The keywords dictionary type. Known values are 'crc' and 'keywords'. Optional, default is 'crc'. Introduced in version 2.0.1-beta.
CRC dictionary mode (dict=crc) is the default dictionary type in Sphinx, and the only one available until version 2.0.1-beta. Keywords dictionary mode (dict=keywords) was added in 2.0.1-beta, primarly to (greatly) reduce indexing impact and enable substring searches on huge collections. They also eliminate the chance of CRC32 collisions. In 2.0.1-beta, that mode was only supported for disk indexes. Starting with 2.0.2-beta, RT indexes are also supported.
CRC dictionaries never store the original keyword text in the index.
Instead, keywords are replaced with their control sum value (either CRC32 or
FNV64, depending whether Sphinx was built with --enable-id64)
both when searching and indexing, and that value is used internally
in the index.
That approach has two drawbacks.

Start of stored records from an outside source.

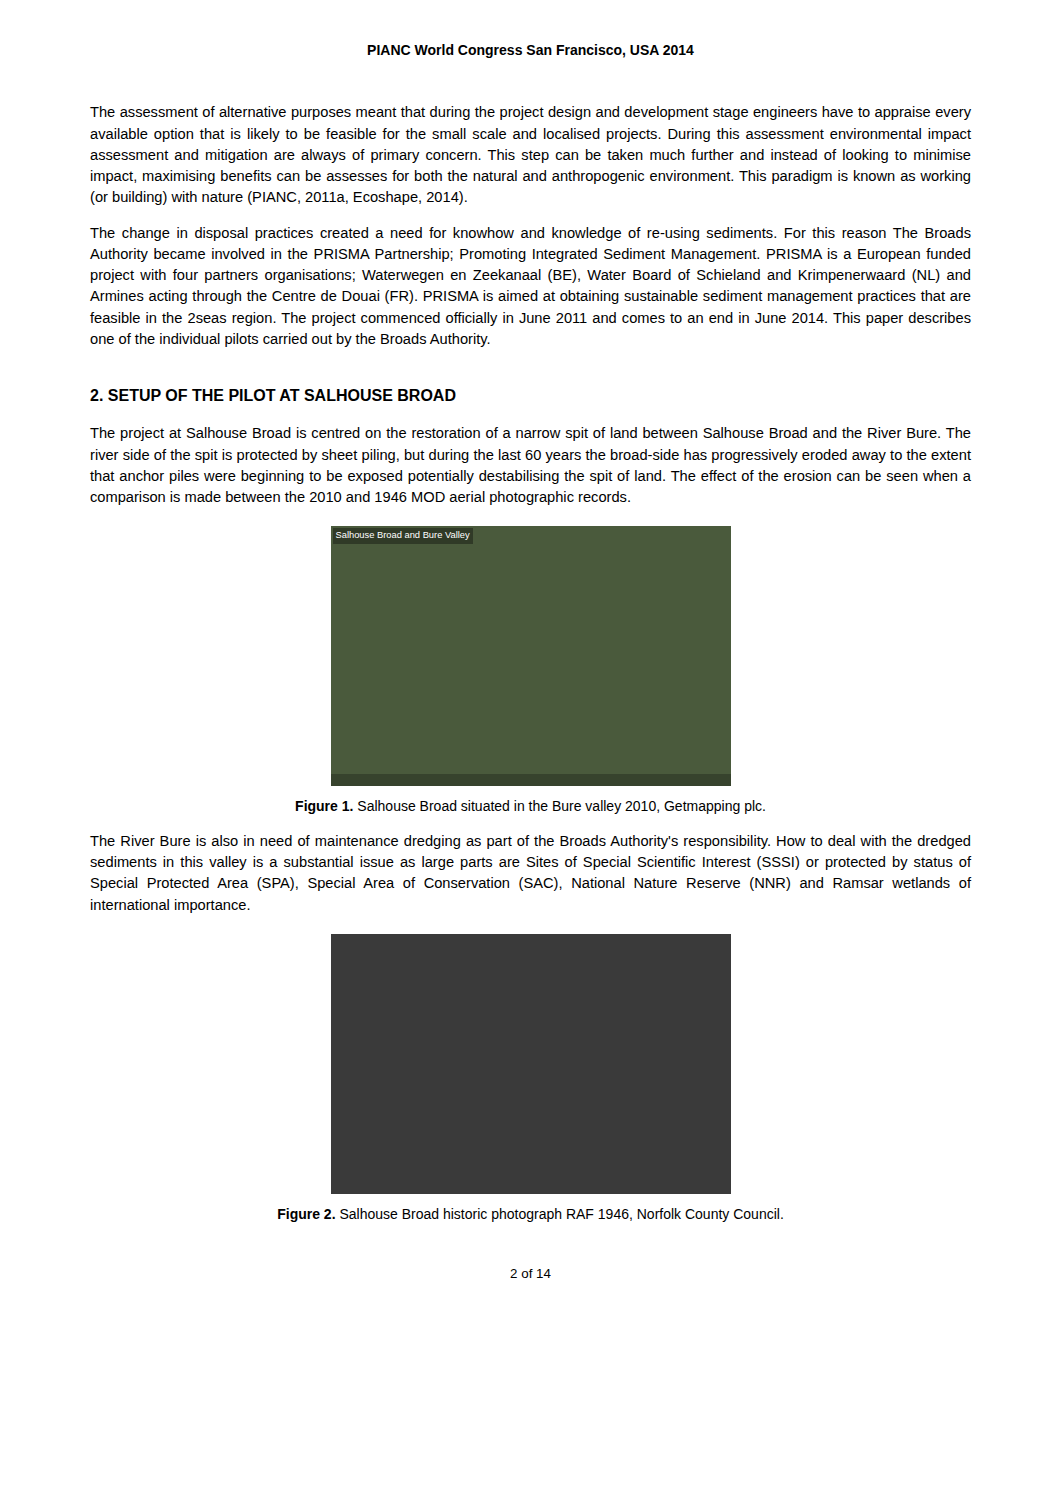PIANC World Congress San Francisco, USA 2014
The assessment of alternative purposes meant that during the project design and development stage engineers have to appraise every available option that is likely to be feasible for the small scale and localised projects. During this assessment environmental impact assessment and mitigation are always of primary concern. This step can be taken much further and instead of looking to minimise impact, maximising benefits can be assesses for both the natural and anthropogenic environment. This paradigm is known as working (or building) with nature (PIANC, 2011a, Ecoshape, 2014).
The change in disposal practices created a need for knowhow and knowledge of re-using sediments. For this reason The Broads Authority became involved in the PRISMA Partnership; Promoting Integrated Sediment Management. PRISMA is a European funded project with four partners organisations; Waterwegen en Zeekanaal (BE), Water Board of Schieland and Krimpenerwaard (NL) and Armines acting through the Centre de Douai (FR). PRISMA is aimed at obtaining sustainable sediment management practices that are feasible in the 2seas region. The project commenced officially in June 2011 and comes to an end in June 2014. This paper describes one of the individual pilots carried out by the Broads Authority.
2. SETUP OF THE PILOT AT SALHOUSE BROAD
The project at Salhouse Broad is centred on the restoration of a narrow spit of land between Salhouse Broad and the River Bure. The river side of the spit is protected by sheet piling, but during the last 60 years the broad-side has progressively eroded away to the extent that anchor piles were beginning to be exposed potentially destabilising the spit of land. The effect of the erosion can be seen when a comparison is made between the 2010 and 1946 MOD aerial photographic records.
Salhouse Broad and Bure Valley
Figure 1. Salhouse Broad situated in the Bure valley 2010, Getmapping plc.
The River Bure is also in need of maintenance dredging as part of the Broads Authority's responsibility. How to deal with the dredged sediments in this valley is a substantial issue as large parts are Sites of Special Scientific Interest (SSSI) or protected by status of Special Protected Area (SPA), Special Area of Conservation (SAC), National Nature Reserve (NNR) and Ramsar wetlands of international importance.
Figure 2. Salhouse Broad historic photograph RAF 1946, Norfolk County Council.
2 of 14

First, in CRC32 case there is a chance of control sum collision between several pairs of different keywords, growing quadratically with the number of unique keywords in the index. (FNV64 case is unaffected in practice, as a chance of a single FNV64 collision in a dictionary of 1 billion entries is approximately 1:16, or 6.25 percent. And most dictionaries will be much more compact that a billion keywords, as a typical spoken human language has in the region of 1 to 10 million word forms.) Second, and more importantly, substring searches are not directly possible with control sums. Sphinx alleviated that by pre-indexing all the possible substrings as separate keywords (see Section 11.2.18, “min_prefix_len”, Section 11.2.19, “min_infix_len” directives). That actually has an added benefit of matching substrings in the quickest way possible. But at the same time pre-indexing all substrings grows the index size a lot (factors of 3-10x and even more would not be unusual) and impacts the indexing time respectively, rendering substring searches on big indexes rather impractical.

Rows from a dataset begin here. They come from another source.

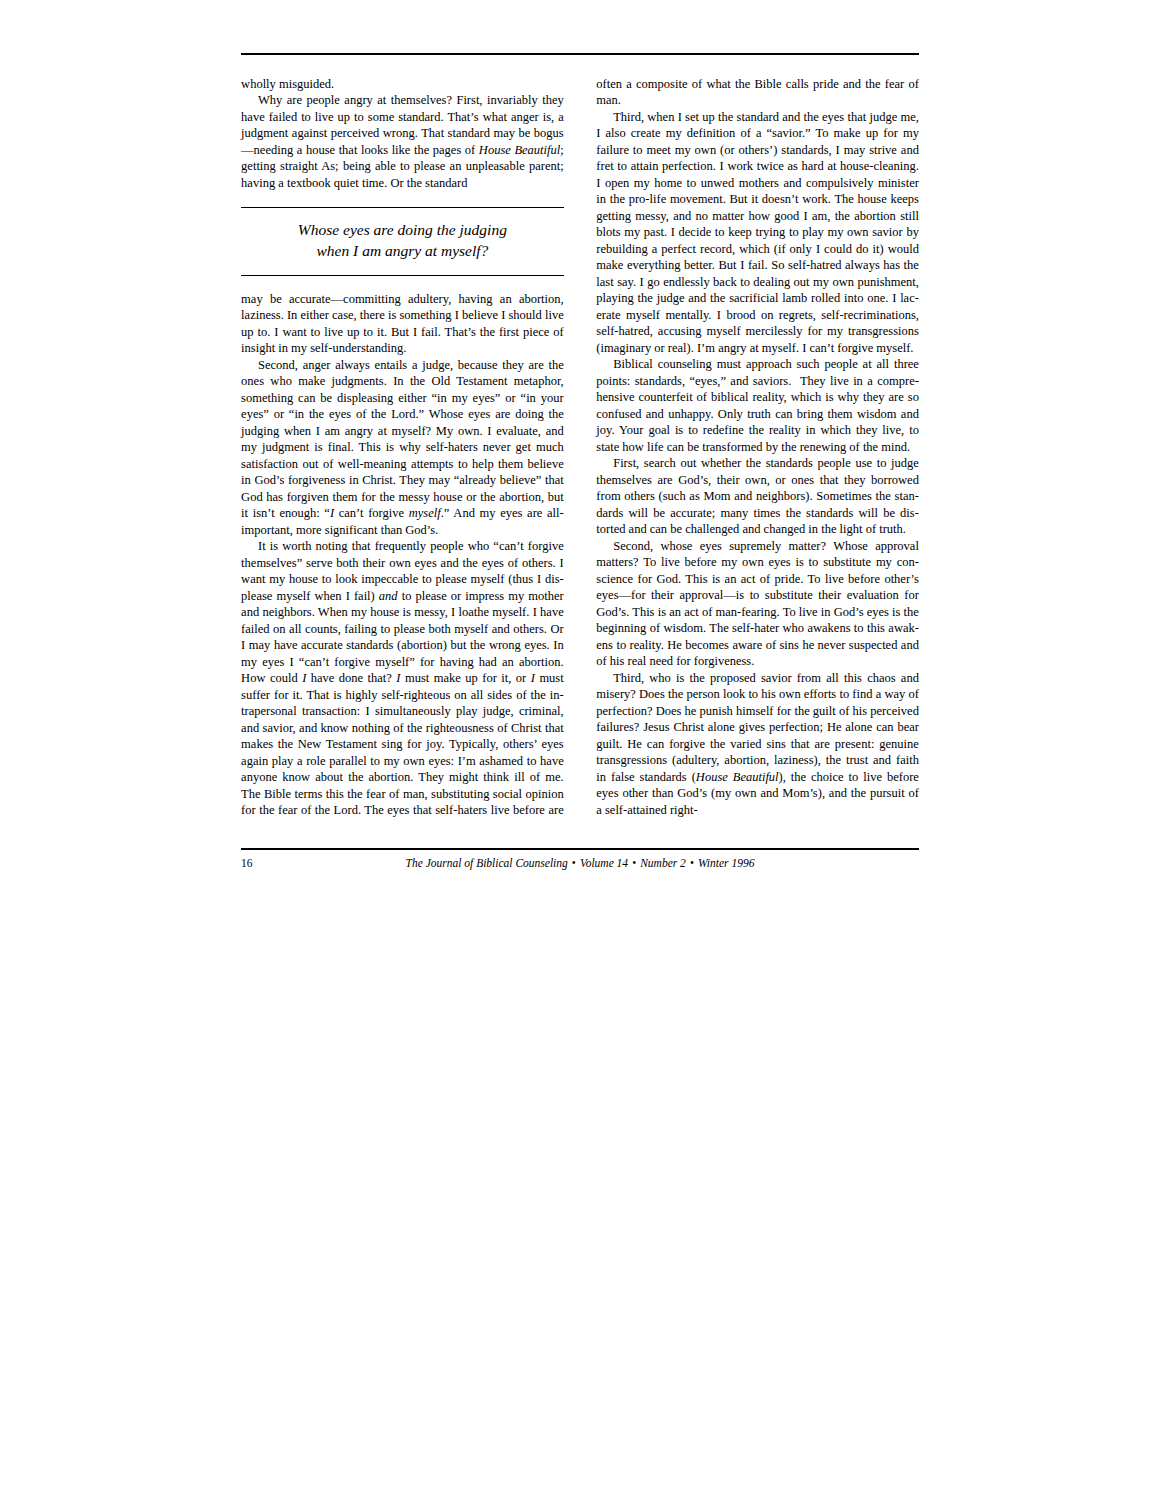wholly misguided.
Why are people angry at themselves? First, invariably they have failed to live up to some standard. That’s what anger is, a judgment against perceived wrong. That standard may be bogus—needing a house that looks like the pages of House Beautiful; getting straight As; being able to please an unpleasable parent; having a textbook quiet time. Or the standard
Whose eyes are doing the judging
when I am angry at myself?
may be accurate—committing adultery, having an abortion, laziness. In either case, there is something I believe I should live up to. I want to live up to it. But I fail. That’s the first piece of insight in my self-understanding.
Second, anger always entails a judge, because they are the ones who make judgments. In the Old Testament metaphor, something can be displeasing either “in my eyes” or “in your eyes” or “in the eyes of the Lord.” Whose eyes are doing the judging when I am angry at myself? My own. I evaluate, and my judgment is final. This is why self-haters never get much satisfaction out of well-meaning attempts to help them believe in God’s forgiveness in Christ. They may “already believe” that God has forgiven them for the messy house or the abortion, but it isn’t enough: “I can’t forgive myself.” And my eyes are all-important, more significant than God’s.
It is worth noting that frequently people who “can’t forgive themselves” serve both their own eyes and the eyes of others. I want my house to look impeccable to please myself (thus I displease myself when I fail) and to please or impress my mother and neighbors. When my house is messy, I loathe myself. I have failed on all counts, failing to please both myself and others. Or I may have accurate standards (abortion) but the wrong eyes. In my eyes I “can’t forgive myself” for having had an abortion. How could I have done that? I must make up for it, or I must suffer for it. That is highly self-righteous on all sides of the intrapersonal transaction: I simultaneously play judge, criminal, and savior, and know nothing of the righteousness of Christ that makes the New Testament sing for joy. Typically, others’ eyes again play a role parallel to my own eyes: I’m ashamed to have anyone know about the abortion. They might think ill of me. The Bible terms this the fear of man, substituting social opinion for the fear of the Lord. The eyes that self-haters live before are often a composite of what the Bible calls pride and the fear of man.
Third, when I set up the standard and the eyes that judge me, I also create my definition of a “savior.” To make up for my failure to meet my own (or others’) standards, I may strive and fret to attain perfection. I work twice as hard at house-cleaning. I open my home to unwed mothers and compulsively minister in the pro-life movement. But it doesn’t work. The house keeps getting messy, and no matter how good I am, the abortion still blots my past. I decide to keep trying to play my own savior by rebuilding a perfect record, which (if only I could do it) would make everything better. But I fail. So self-hatred always has the last say. I go endlessly back to dealing out my own punishment, playing the judge and the sacrificial lamb rolled into one. I lacerate myself mentally. I brood on regrets, self-recriminations, self-hatred, accusing myself mercilessly for my transgressions (imaginary or real). I’m angry at myself. I can’t forgive myself.
Biblical counseling must approach such people at all three points: standards, “eyes,” and saviors. They live in a comprehensive counterfeit of biblical reality, which is why they are so confused and unhappy. Only truth can bring them wisdom and joy. Your goal is to redefine the reality in which they live, to state how life can be transformed by the renewing of the mind.
First, search out whether the standards people use to judge themselves are God’s, their own, or ones that they borrowed from others (such as Mom and neighbors). Sometimes the standards will be accurate; many times the standards will be distorted and can be challenged and changed in the light of truth.
Second, whose eyes supremely matter? Whose approval matters? To live before my own eyes is to substitute my conscience for God. This is an act of pride. To live before other’s eyes—for their approval—is to substitute their evaluation for God’s. This is an act of man-fearing. To live in God’s eyes is the beginning of wisdom. The self-hater who awakens to this awakens to reality. He becomes aware of sins he never suspected and of his real need for forgiveness.
Third, who is the proposed savior from all this chaos and misery? Does the person look to his own efforts to find a way of perfection? Does he punish himself for the guilt of his perceived failures? Jesus Christ alone gives perfection; He alone can bear guilt. He can forgive the varied sins that are present: genuine transgressions (adultery, abortion, laziness), the trust and faith in false standards (House Beautiful), the choice to live before eyes other than God’s (my own and Mom’s), and the pursuit of a self-attained right-
16
The Journal of Biblical Counseling•Volume 14•Number 2•Winter 1996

Keywords dictionary, introduced in 2.0.1-beta, fixes both these drawbacks. It stores the keywords in the index and performs search-time wildcard expansion. For example, a search for a 'test*' prefix could internally expand to 'test|tests|testing' query based on the dictionary contents. That expansion is fully transparent to the application, except that the separate per-keyword statistics for all the actually matched keywords would now also be reported.
Indexing with keywords dictionary should be 1.1x to 1.3x slower compared to regular, non-substring indexing - but times faster compared to substring indexing (either prefix or infix). Index size should only be slightly bigger that than of the regular non-substring index, with a 1..10% percent total difference Regular keyword searching time must be very close or identical across all three discussed index kinds (CRC non-substring, CRC substring, keywords). Substring searching time can vary greatly depending on how many actual keywords match the given substring (in other words, into how many keywords does the search term expand). The maximum number of keywords matched is restricted by the expansion_limit directive.

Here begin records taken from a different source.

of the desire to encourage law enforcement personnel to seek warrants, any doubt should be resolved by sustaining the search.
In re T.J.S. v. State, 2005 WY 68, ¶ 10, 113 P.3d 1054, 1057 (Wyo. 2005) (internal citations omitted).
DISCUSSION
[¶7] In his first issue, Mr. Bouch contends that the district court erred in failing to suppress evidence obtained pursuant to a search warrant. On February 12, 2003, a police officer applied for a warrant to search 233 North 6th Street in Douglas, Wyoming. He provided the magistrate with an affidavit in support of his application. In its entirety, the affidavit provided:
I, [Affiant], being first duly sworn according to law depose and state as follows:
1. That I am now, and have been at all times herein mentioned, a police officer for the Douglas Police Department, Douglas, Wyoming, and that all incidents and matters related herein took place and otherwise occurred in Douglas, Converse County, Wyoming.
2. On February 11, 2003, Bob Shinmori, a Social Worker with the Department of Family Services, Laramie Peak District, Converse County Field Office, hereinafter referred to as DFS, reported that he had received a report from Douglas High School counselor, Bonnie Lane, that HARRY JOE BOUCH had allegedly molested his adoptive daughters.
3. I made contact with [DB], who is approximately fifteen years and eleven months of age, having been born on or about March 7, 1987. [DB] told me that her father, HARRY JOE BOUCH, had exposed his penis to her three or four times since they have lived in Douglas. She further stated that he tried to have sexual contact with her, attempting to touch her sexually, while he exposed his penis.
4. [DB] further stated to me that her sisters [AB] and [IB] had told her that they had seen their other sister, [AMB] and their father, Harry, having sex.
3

Essentially, keywords and CRC dictionaries represent the two different trade-off substring searching decisions. You can choose to either sacrifice indexing time and index size in favor of top-speed worst-case searches (CRC dictionary), or only slightly impact indexing time but sacrifice worst-case searching time when the prefix expands into very many keywords (keywords dictionary).
dict = keywords